Attirer les talents est devenu une guerre ouverte. Les DRH construisent des marques employeurs fortes, valorisant flexibilité, éthique et opportunités de carrière. Ils doivent également s’ouvrir à la diversité, intégrant immigrés, seniors ou autres profils sous-représentés, tout en élargissant leurs sources de recrutement à l’international pour pallier le manque local de compétences. Une fois les talents recrutés, la fidélisation devient cruciale : bien-être, équilibre vie professionnelle-vie personnelle et reconnaissance sont autant de leviers indispensables pour retenir les collaborateurs. Autant de challenges vitaux analysés par Humakina, qui permet aux DRH de connaître leurs scores et classements en temps réels sur 30 critères : une boussole essentielle.

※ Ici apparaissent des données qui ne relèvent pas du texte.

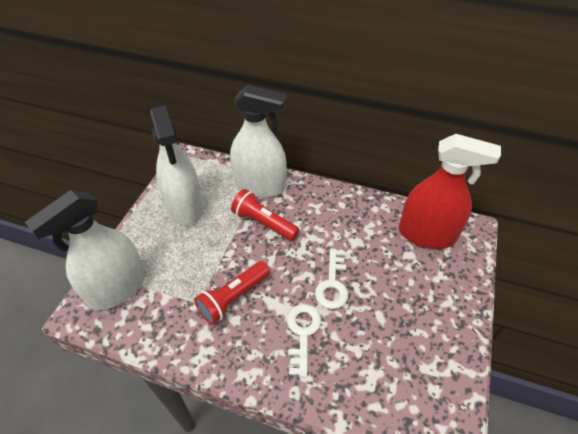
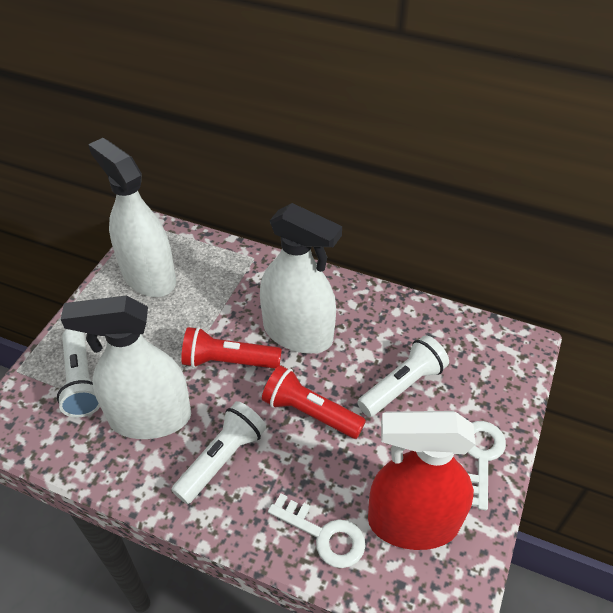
white flashlight: none = 0 -> [57,329,100,418] [171,401,266,504] [357,335,449,417] = 3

Dans un contexte où la population active vieillit, les DRH doivent également anticiper les défis de plus en plus tôt, et de plus en plus loin: adapter les conditions de travail, valoriser les seniors et planifier les départs à la retraite tout en garantissant la transmission des savoirs. Parallèlement, la montée en compétences des équipes s’impose. Les stratégies de reskilling et d’upskilling deviennent des priorités pour s’adapter à des environnements technologiques en constante évolution. Face à la baisse de la natalité, l’immigration est incontournable : les DRH jouent désormais un rôle clé pour surmonter les obstacles culturels et administratifs, tout en favorisant des politiques inclusives pour intégrer ces talents. Enfin, ils redéfinissent les modèles d’organisation en structurant le télétravail et les approches hybrides, répondant ainsi aux attentes des différentes générations. 

Loin d’être une contrainte, cette crise démographique représente une opportunité pour les DRH de devenir des leaders encore plus stratégiques, visionnaires, capables de façonner les organisations de demain dans un monde en mutation profonde. Peut-être est-ce aussi le moment de revoir les effectifs à la hausse dans les entreprises : les RH ne représentent en moyenne que 1,7% des salariés d’une entreprise... sans doute trop peu pour anticiper et maîtriser tous ces nouveaux enjeux.